Milosz:So hopefully there's plenty of space for people who want to continue. There's always this question of like, how many people can remain PIs after their postdocs or PhDs? And, uh, of course the mainstream institutions cannot stretch beyond, uh, their reasonable sizes. So we have to have a broader maybe perspective or discussion on. Um, where people can go and, um, how to organize their lives. That that's, that's why I appreciate your feedback there and, and your thoughts on the matter.
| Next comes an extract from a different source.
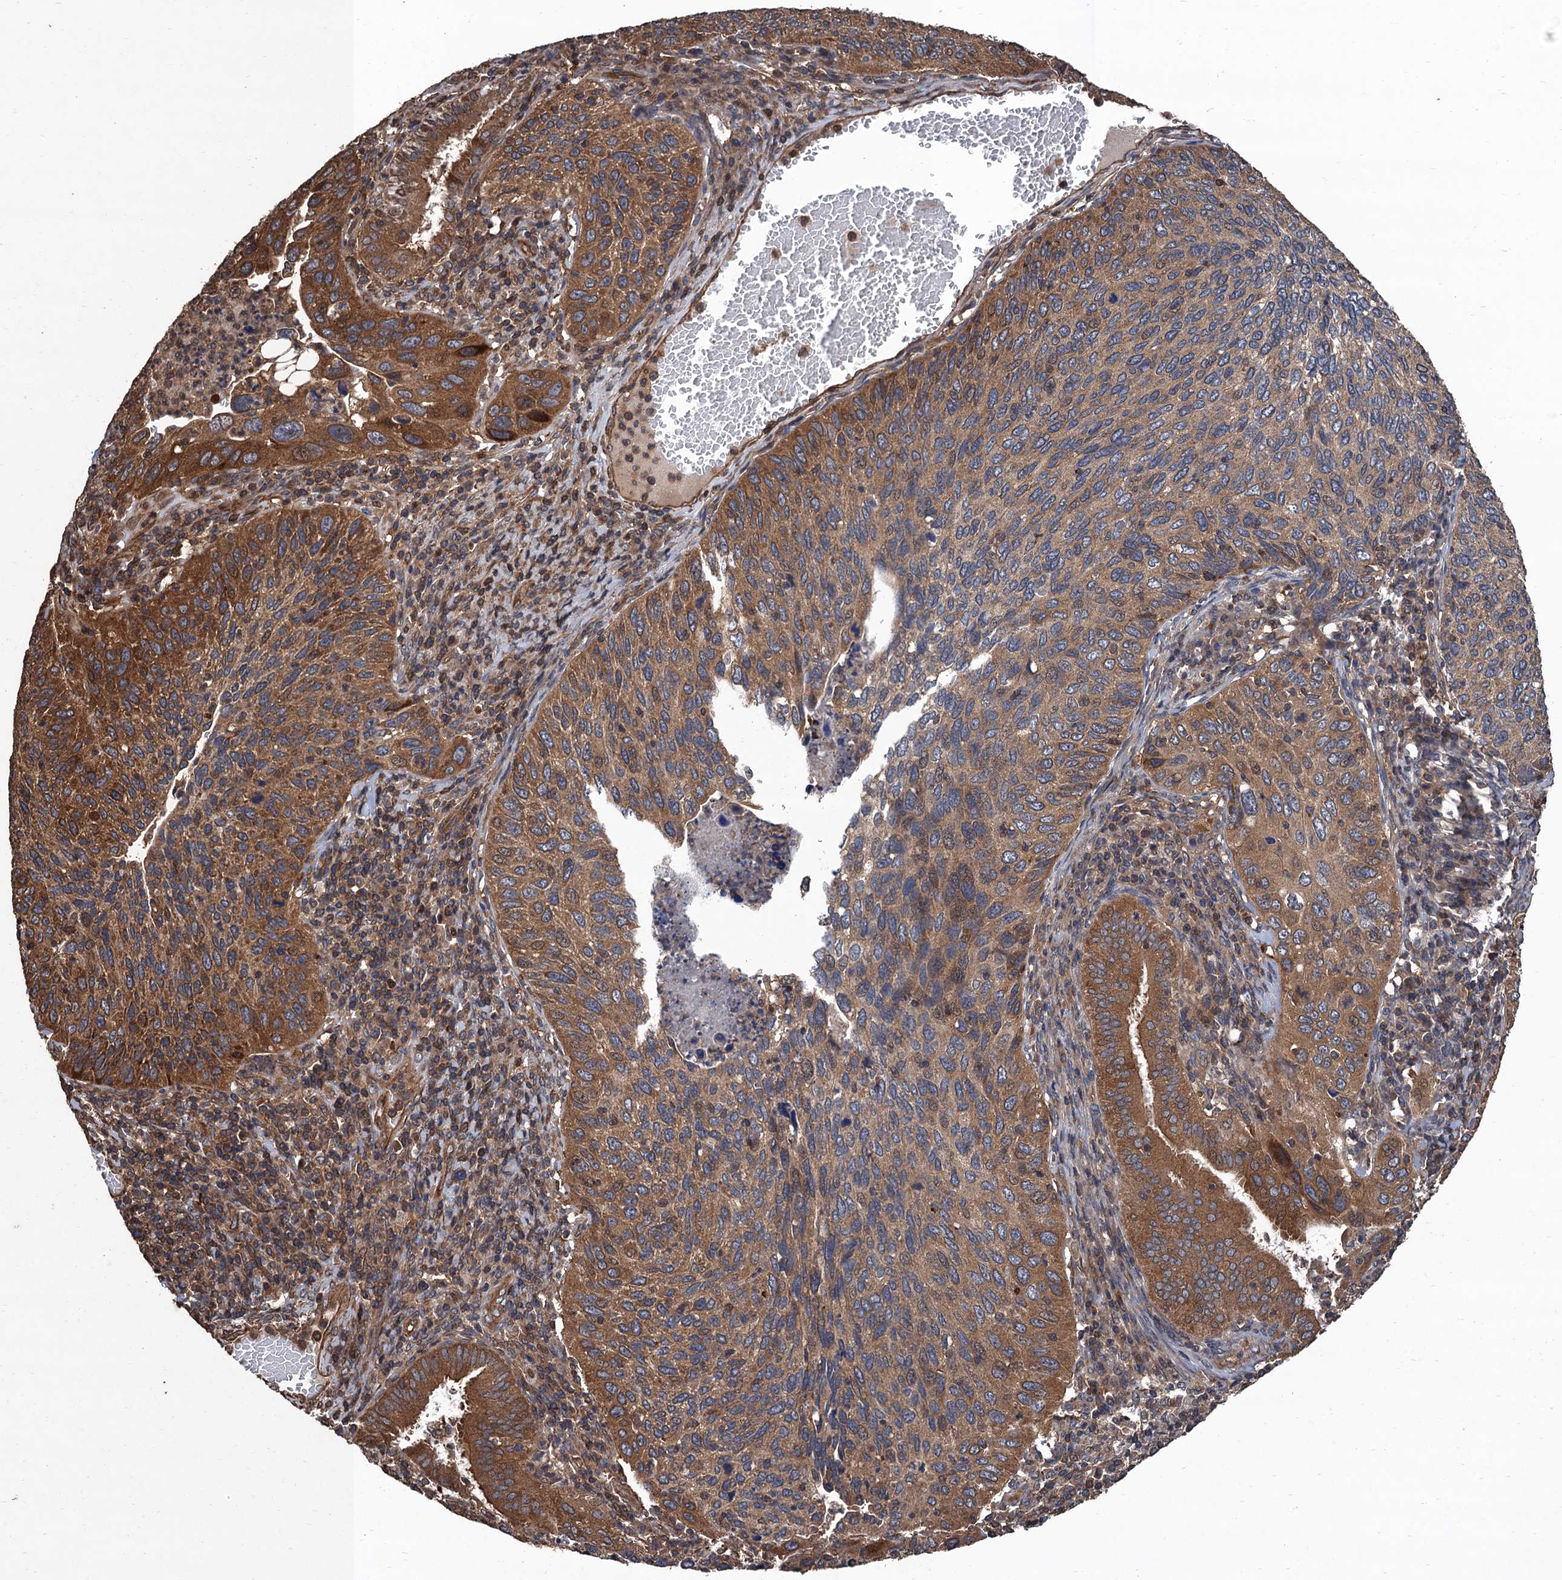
{"staining": {"intensity": "moderate", "quantity": "25%-75%", "location": "cytoplasmic/membranous"}, "tissue": "cervical cancer", "cell_type": "Tumor cells", "image_type": "cancer", "snomed": [{"axis": "morphology", "description": "Squamous cell carcinoma, NOS"}, {"axis": "topography", "description": "Cervix"}], "caption": "An image of squamous cell carcinoma (cervical) stained for a protein shows moderate cytoplasmic/membranous brown staining in tumor cells.", "gene": "PPP4R1", "patient": {"sex": "female", "age": 38}}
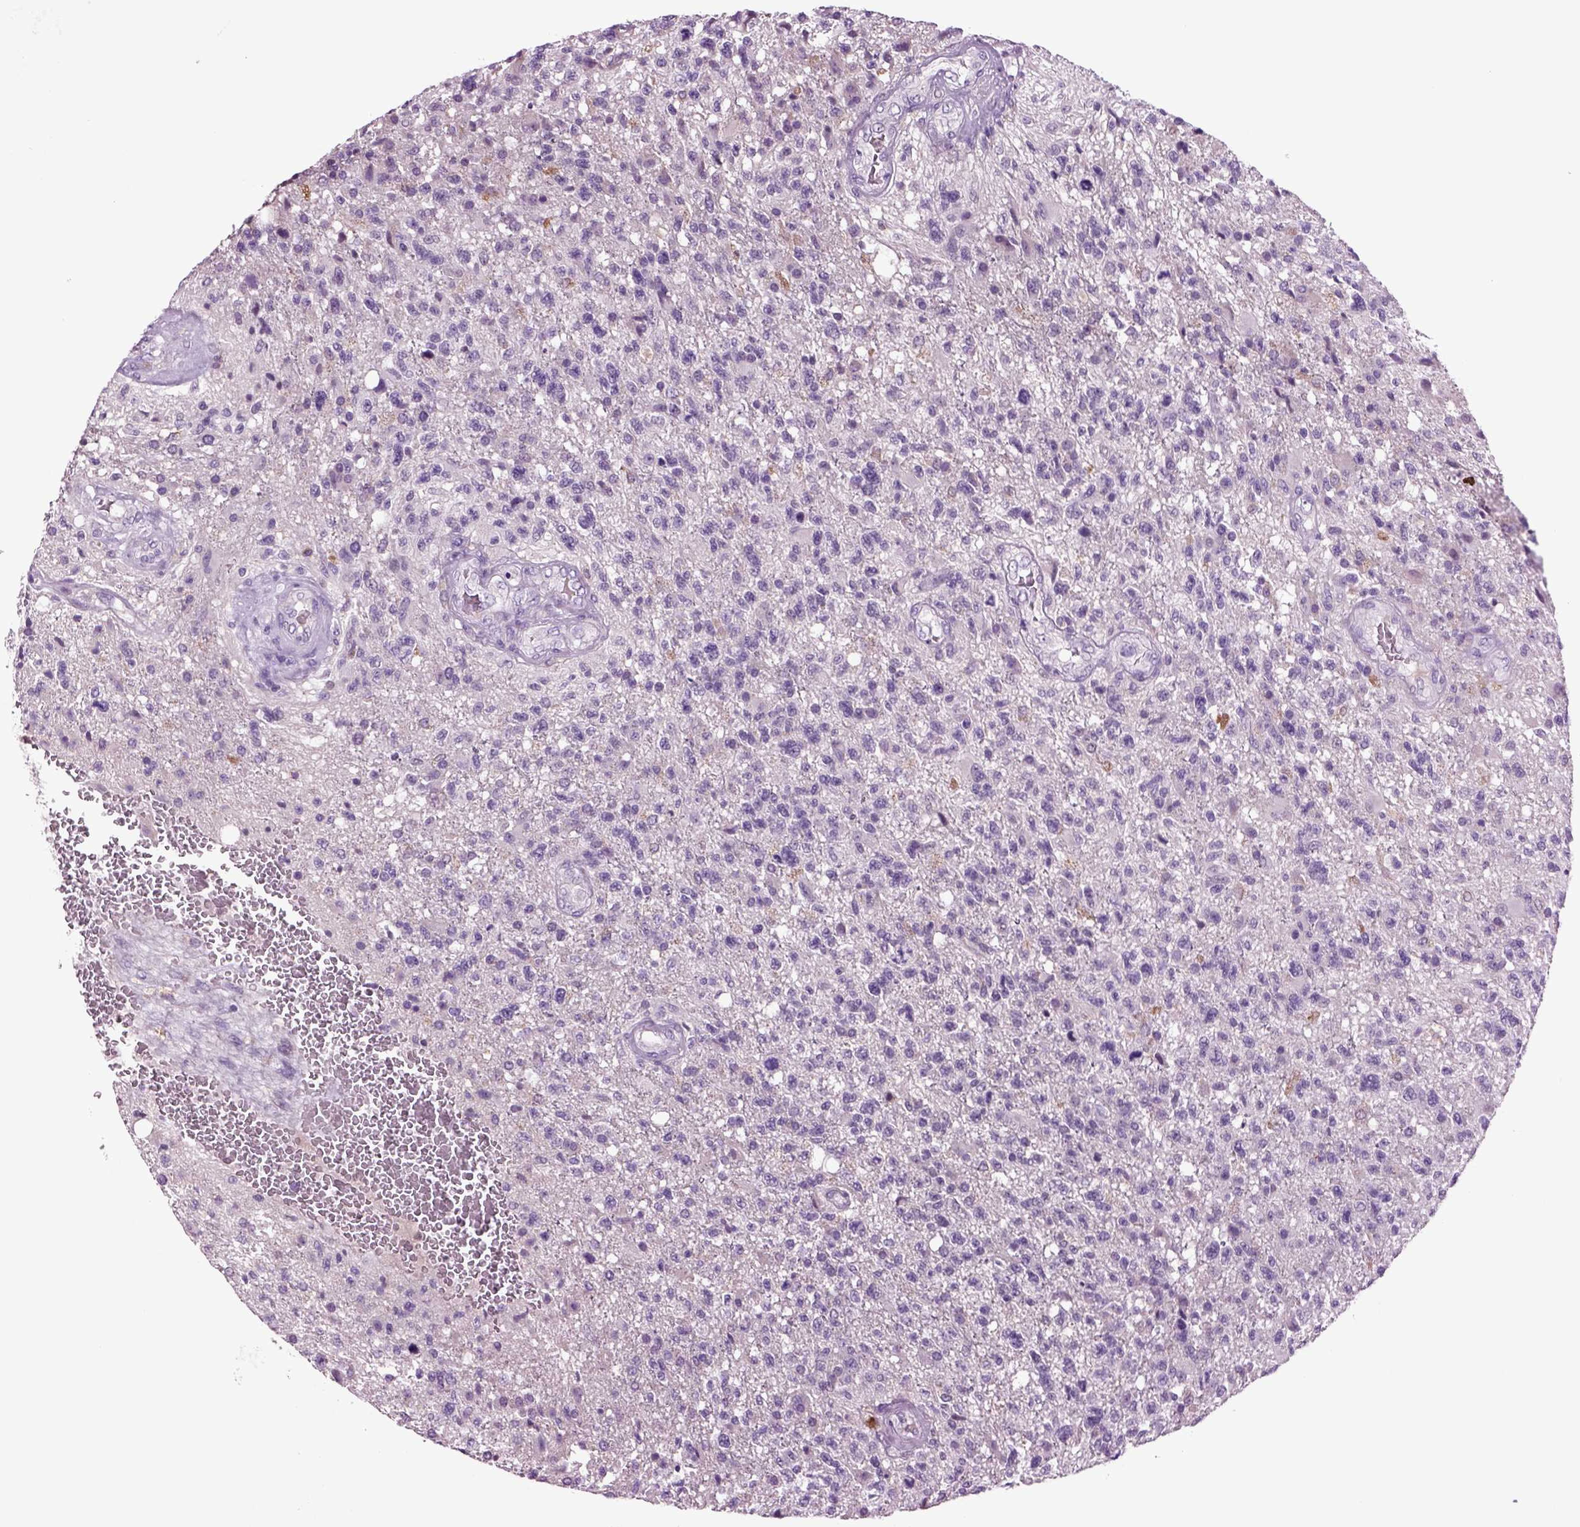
{"staining": {"intensity": "negative", "quantity": "none", "location": "none"}, "tissue": "glioma", "cell_type": "Tumor cells", "image_type": "cancer", "snomed": [{"axis": "morphology", "description": "Glioma, malignant, High grade"}, {"axis": "topography", "description": "Brain"}], "caption": "The histopathology image demonstrates no staining of tumor cells in malignant glioma (high-grade).", "gene": "FGF11", "patient": {"sex": "male", "age": 56}}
Ezgi:Yeah. Yeah. I mean, in the end, maybe this is the time when our field is saturated and kind of generated enough. human power to go back and to also spread the knowledge. So this is, I was making more pragmatic comments obviously, because also these are the things that people usually don't discuss about. there's also this other great side is that basically your teaching your own people and they're really in need of this. And this is really, I mean, the kind of satisfaction that you get from this is like. You can't measure it, measure that with something else. I mean, you can't measure it with money or with, I don't know, being a, X person at Y place. So you also, you also have these things as well, like the opportunities that you didn't have. Now you can provide them to your own students. Like how nice is this? but
Milosz:I agree. Yes.
Ezgi:the emotional bit, which was important for me. That's why I wanted to come back. but on the other hand, yeah, maybe now the field is saturated as well. Now beyond the people who are taking things from this emotional land beyond these people, maybe more people would need to do, do this as you said. Maybe, maybe they would need to locate in places where they're not even from maybe, I don't know, a Turkish people would. an opportunity in Ponce maybe. Um, maybe in time this even, we will come to this point because the field is really growing and there are more and more scientists being, raised. So
Milosz:True many things to, to think about for the young people out there planning their careers.
Ezgi:yeah. Tough
Milosz:Okay? Yes. But hopefully full of opportunities. And it's nice to be on the, on the rising curve it feels good and it, uh, gives us a purpose in the end. Okay. Ezgi Karaca, thank you for being on the podcast. Thank you for sharing your history and your observations and your ideas with us.
Ezgi:Thank you, Miłosz. Thanks for the invite. It was great and fun.
Milosz:It's been a pleasure. Okay, thank you a lot. Have a great day. Bye-bye.
Thank you for listening. See you in the next episode of Face Space Invaders.